The word to look for is "linejoin". Report every line of the entries below that has it.

----------------

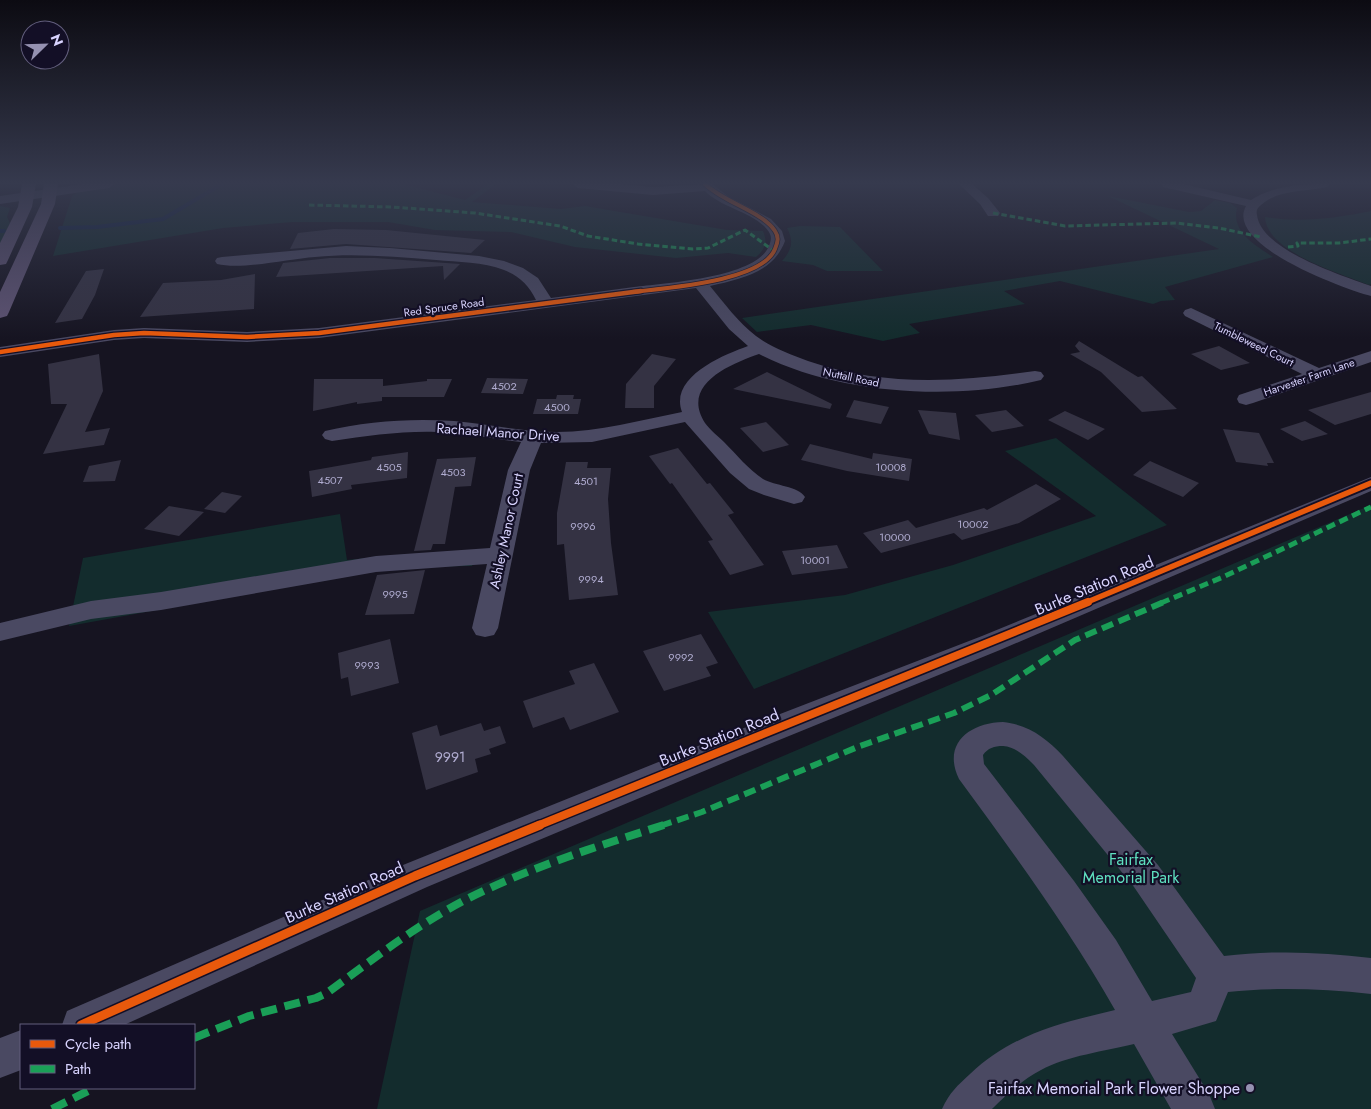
<svg xmlns="http://www.w3.org/2000/svg" width="1371" height="1109" viewBox="0 0 1371 1109" font-family="Jost,sans-serif">
<style>
.green{fill:#132c2d}
.lines{fill:none;stroke-linecap:round;stroke-linejoin:round}
.stream{stroke:#0d2144;stroke-width:4}
.building{fill:#343243}
.minor{fill:#4a4962;fill-rule:evenodd}
.major{fill:#5e5373;fill-rule:evenodd}
.quiet-far3{stroke:#1a9f57;stroke-width:3;stroke-dasharray:5.5 3;stroke-linecap:butt}
.quiet-far2{stroke:#1a9f57;stroke-width:5;stroke-dasharray:9 5;stroke-linecap:butt}
.quiet-far1{stroke:#1a9f57;stroke-width:6;stroke-dasharray:12 6;stroke-linecap:butt}
.quiet{stroke:#1a9f57;stroke-width:8;stroke-dasharray:16 8;stroke-linecap:butt}
.cycleway-far4-casing{stroke:#130f26;stroke-width:5.5}
.cycleway-far3-casing{stroke:#130f26;stroke-width:7}
.cycleway-far2-casing{stroke:#130f26;stroke-width:9}
.cycleway-far1-casing{stroke:#130f26;stroke-width:11}
.cycleway-casing{stroke:#130f26;stroke-width:12}
.cycleway-far4{stroke:#e8590c;stroke-width:4}
.cycleway-far3{stroke:#e8590c;stroke-width:4.5}
.cycleway-far2{stroke:#e8590c;stroke-width:5.5}
.cycleway-far1{stroke:#e8590c;stroke-width:8}
.cycleway{stroke:#e8590c;stroke-width:9}
.poi-dot{fill:#9591b1;stroke:#130f26;stroke-width:2}
.labels{text-anchor:middle;stroke-width:4.5;stroke-linejoin:round;paint-order:stroke}
.far-street-label{font-size:11px;fill:#d9d4ff;stroke:#130f26}
.number-label{font-size:11px;fill:#b0acd0}
.street-label{font-size:14px;fill:#d9d4ff;stroke:#130f26}
.near-number-label{font-size:14px;fill:#b0acd0}
.near-street-label{font-size:16px;fill:#d9d4ff;stroke:#130f26}
.near-park-label{font-size:16px;fill:#5fe0c0;stroke:#130f26}
.near-poi-label{font-size:16px;fill:#d9d4ff;stroke:#130f26;text-anchor:end}
</style>
<rect width="100%" height="100%" fill="#161421"/>
<path class="green" d="M122,184H403L465,200L488,184H496L472,202L561,209L585,206L727,230L763,231C768,243 765,249 756,257L728,253L676,258L575,247L511,232L435,230L388,222H292L223,228L53,256L72,196L78,192Z
M1108,196L1189,212L1201,211L1215,200L1230,203L1237,208C1231,232 1255,245 1273,257L1165,287L1175,300L1161,301L1153,304L1060,281L1004,291L1025,304L909,324L920,333L883,341L811,325L757,332L742,318L1219,249Z
M0,206L10,208L7,217L10,223L0,247Z
M1371,211V284L1369,285C1342,274 1266,252 1265,217C1299,223 1337,218 1371,211Z
M800,226L840,227L883,271H827L813,265L782,261C792,250 794,241 787,228Z
M1056,438L1167,525L754,689L708,612L845,595L953,565L1096,516L1005,451Z
M1371,505V1109H377L420,911Z
M340,514L347,560L397,555L476,552L472,566L393,567L69,626L83,558Z"/>
<g class="lines">
<path class="stream" d="M60,228L97,227L163,219L222,184
M0,231H4"/>
</g>
<path class="building" d="M334,229L386,230L485,240L471,253L346,244L290,249L298,233Z
M330,258H375L460,264L444,280L443,266L276,277L283,263Z
M104,269L95,295L82,319L55,323L86,271Z
M255,274L254,309L140,317L163,283L221,280Z
M1079,341L1138,377L1142,376L1177,409L1142,412L1101,372L1070,354L1080,352L1075,346Z
M1219,346L1250,363L1221,370L1191,354Z
M99,354L103,391L85,432L110,428L104,445L43,454L67,404H51L48,364Z
M652,354L676,359L654,386V408H625L626,384Z
M767,372L832,404L830,409L733,389Z
M487,378L528,379L523,394L481,393Z
M314,379H383V386L427,381V379H452L444,397H382V401L357,404V402L313,411Z
M1371,392V414L1335,425L1308,410Z
M557,395H574L573,399H581L578,414H533L537,399H556Z
M854,400L889,407L881,424L846,417Z
M918,410L956,413L960,440L929,434Z
M1006,410L1024,426L992,432L975,415Z
M1065,411L1105,429L1088,440L1048,420Z
M1305,421L1328,434L1302,441L1280,429Z
M766,422L789,445L763,452L740,428Z
M1223,429L1259,433L1274,463H1267L1268,466L1236,462Z
M810,444L872,459L873,453L912,459L909,481L847,471L801,460Z
M678,448L707,484L710,483L734,513L728,515L764,565L730,575L708,541L713,540L672,483L670,484L649,456Z
M408,452L407,478L351,485L352,489L312,497L309,471L371,460L372,457Z
M476,457L471,486L455,487L445,544H433L431,550L414,551L437,459Z
M121,460L115,481L83,482L89,466Z
M1150,461L1199,483L1183,497L1133,475Z
M566,462H588L587,468H611L608,499L611,543L618,595L569,600L564,544L557,545V513Z
M1036,484L1061,499L1019,523L962,540L954,533L881,553L863,533L908,520L916,528L984,508L987,510Z
M222,492L242,496L225,513L204,509Z
M169,506L204,512L179,536L144,529Z
M837,545L848,568L792,575L782,551Z
M425,570L414,614L365,615L377,575Z
M701,634L718,663L706,667L711,676L664,691L643,651Z
M390,639L399,683L351,696L348,677L341,679L338,653Z
M594,663L619,712L570,730L564,717L533,728L523,701L575,684L569,671Z
M481,723L484,731L500,726L506,743L489,749L491,754L475,759L478,772L426,790L412,733L437,725L440,736Z"/>
<g class="lines">
<path class="minor" d="M83,184H115L109,188L0,204V196Z
M572,184H618L653,187L712,184L729,197L771,219L782,231L785,241C773,273 741,279 710,286C724,303 738,322 756,336C772,348 790,354 808,361C883,387 958,382 1035,371L1041,372L1044,376L1041,380C955,401 839,395 759,354C731,364 680,384 705,423C710,430 718,436 724,442C737,455 748,469 763,479C775,486 798,486 805,497L802,502L794,504L764,495L749,489L730,473L685,422L592,442L541,443L530,470L498,628L494,635L485,637L476,635L472,628L487,564L376,572L161,610L91,619L0,641V623L91,601L161,592L376,556L490,548L508,470L521,442C493,439 465,433 436,432C401,431 367,436 332,441L325,439L322,435L325,431C366,421 413,418 454,421C489,424 523,432 557,432C599,432 641,420 682,412C669,377 723,355 748,346L729,329L696,288L319,338L247,342L144,338L114,340L0,357V347L114,330L144,328L247,332L319,328L536,300C529,285 519,276 504,270C483,262 458,262 436,260C396,257 355,253 315,257C288,259 242,270 217,264L215,261L217,258L222,257L346,246L390,248L479,256L504,261L523,268L538,278L551,298C579,294 607,291 634,287C665,283 756,278 769,246C771,241 772,237 769,232C757,213 721,208 705,191L653,195L578,188Z
M959,184H972L988,198L1000,213L998,216H988L980,204Z
M1161,184H1183L1251,200C1275,185 1302,184 1329,184L1327,187C1306,192 1278,189 1261,205C1257,208 1256,211 1257,215C1261,250 1341,275 1371,286V296C1344,289 1224,245 1246,206L1163,187Z
M1191,308L1319,368L1371,351V362L1253,403L1246,405L1239,403L1237,399L1239,395L1302,374L1185,316L1183,313L1185,310Z
M1371,477V491L1000,650L740,756L427,887L124,1025H62L67,1011L403,865L718,738L982,636Z
M1003,722C1029,725 1046,738 1063,756L1158,865L1224,956C1275,950 1321,952 1371,958V994C1323,989 1276,987 1228,992L1216,1021L1172,1034L1209,1094L1215,1109H1171L1134,1044C1106,1051 1066,1056 1041,1070C1022,1080 1007,1094 992,1109H942C950,1092 957,1086 970,1074C1012,1034 1061,1023 1115,1010C1069,929 1014,854 959,779C942,744 969,723 1003,722ZM1003,746C1016,747 1025,756 1034,765L1134,887L1196,978L1191,992L1152,1001L1116,940L1074,881L984,764L983,755C988,748 994,746 1003,746Z
M21,1030V1070L0,1078V1038Z"/>
<path class="major" d="M22,184H36L32,207L8,260L6,264L0,265V243L18,207Z
M44,184H58L55,204L9,312L7,316L0,318V292L41,204Z"/>
<path class="quiet-far3" d="M309,205L392,207L475,213L560,226L588,236L638,244L693,249L708,248L745,230L774,251
M993,213L1065,226L1176,223L1219,228L1261,237
M1288,247L1298,246L1297,243H1339L1371,239"/>
<path class="quiet-far2" d="M1161,603L1223,577L1371,507"/>
<path class="quiet-far1" d="M660,826L702,812L860,746L954,713L991,695L1075,640L1164,602"/>
<path class="quiet" d="M194,1038L249,1016L316,998L327,993C373,959 418,924 469,898C531,867 598,846 664,825
M52,1109L94,1088"/>
<g class="cycleway-far4-casing">
<path id="cycleway-far4" d="M632,292C664,288 762,282 775,249C778,242 779,237 775,231C763,212 723,202 705,184"/>
</g>
<g class="cycleway-far3-casing">
<path id="cycleway-far3" d="M0,352L114,335L144,333L247,337L319,333L641,291"/>
</g>
<g class="cycleway-far2-casing">
<path id="cycleway-far2" d="M1085,603L1371,483"/>
</g>
<g class="cycleway-far1-casing">
<path id="cycleway-far1" d="M537,826L1088,602"/>
</g>
<g class="cycleway-casing">
<path id="cycleway" d="M81,1025L415,876L540,825"/>
</g>
<use href="#cycleway-far4" class="cycleway-far4"/>
<use href="#cycleway-far3" class="cycleway-far3"/>
<use href="#cycleway-far2" class="cycleway-far2"/>
<use href="#cycleway-far1" class="cycleway-far1"/>
<use href="#cycleway" class="cycleway"/>
</g>
<linearGradient id="sky" x2="0" y2="1"><stop stop-color="#0c0b12"/><stop offset="0.54" stop-color="#363a4e"/><stop offset="1" stop-color="#363a4e" stop-opacity="0"/></linearGradient>
<rect width="1371" height="339" fill="url(#sky)"/>
<circle class="poi-dot" cx="1250" cy="1088" r="5"/>
<g class="labels">
<g class="far-street-label">
<text transform="translate(444 307) rotate(-8)" y="4">Red Spruce Road</text>
<text transform="translate(1254 344) rotate(26)" y="4">Tumbleweed Court</text>
<text transform="translate(851 377) rotate(12)" y="4">Nuttall Road</text>
<text transform="translate(1309 377) rotate(-19)" y="4">Harvester Farm Lane</text>
</g>
<g class="number-label">
<text x="504" y="390">4502</text>
<text x="557" y="411">4500</text>
<text x="389" y="471">4505</text>
<text x="891" y="471">10008</text>
<text x="453" y="476">4503</text>
<text x="330" y="484">4507</text>
<text x="586" y="485">4501</text>
<text x="973" y="528">10002</text>
<text x="583" y="530">9996</text>
<text x="895" y="541">10000</text>
<text x="815" y="564">10001</text>
<text x="591" y="583">9994</text>
<text x="395" y="598">9995</text>
<text x="681" y="661">9992</text>
<text x="367" y="669">9993</text>
</g>
<g class="street-label">
<text transform="translate(498 432) rotate(4)" y="5">Rachael Manor Drive</text>
<text transform="translate(506 531) rotate(-78)" y="5">Ashley Manor Court</text>
</g>
<g class="near-number-label">
<text x="450" y="762">9991</text>
</g>
<g class="near-street-label">
<text transform="translate(1094 585) rotate(-23)" y="6">Burke Station Road</text>
<text transform="translate(719 737) rotate(-22)" y="6">Burke Station Road</text>
<text transform="translate(344 892) rotate(-24)" y="6">Burke Station Road</text>
</g>
<g class="near-park-label">
<text x="1131" y="865">Fairfax<tspan x="1131" dy="18">Memorial Park</tspan></text>
</g>
<g class="near-poi-label">
<text x="1240" y="1094">Fairfax Memorial Park Flower Shoppe</text>
</g>
</g>
<rect x="20" y="1024" width="175" height="65" fill="#130f26" stroke="#625e7d"/>
<rect x="30" y="1040" width="25" height="8" fill="#e8590c" stroke="#625e7d"/>
<text x="65" y="1049" font-size="15" fill="#d9d4ff">Cycle path</text>
<rect x="30" y="1065" width="25" height="8" fill="#1a9f57" stroke="#625e7d"/>
<text x="65" y="1074" font-size="15" fill="#d9d4ff">Path</text>
<g transform="translate(45 45) rotate(67)"><circle r="24" fill="#130f26" stroke="#625e7d"/>
<path d="M0-4L9 19L0 12L-9 19Z" fill="#9591b1"/>
<text y="-8" font-size="14" font-weight="bold" text-anchor="middle" fill="#d9d4ff">N</text>
</g>
</svg>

----------------

Solution.
.lines{fill:none;stroke-linecap:round;stroke-linejoin:round}
.labels{text-anchor:middle;stroke-width:4.5;stroke-linejoin:round;paint-order:stroke}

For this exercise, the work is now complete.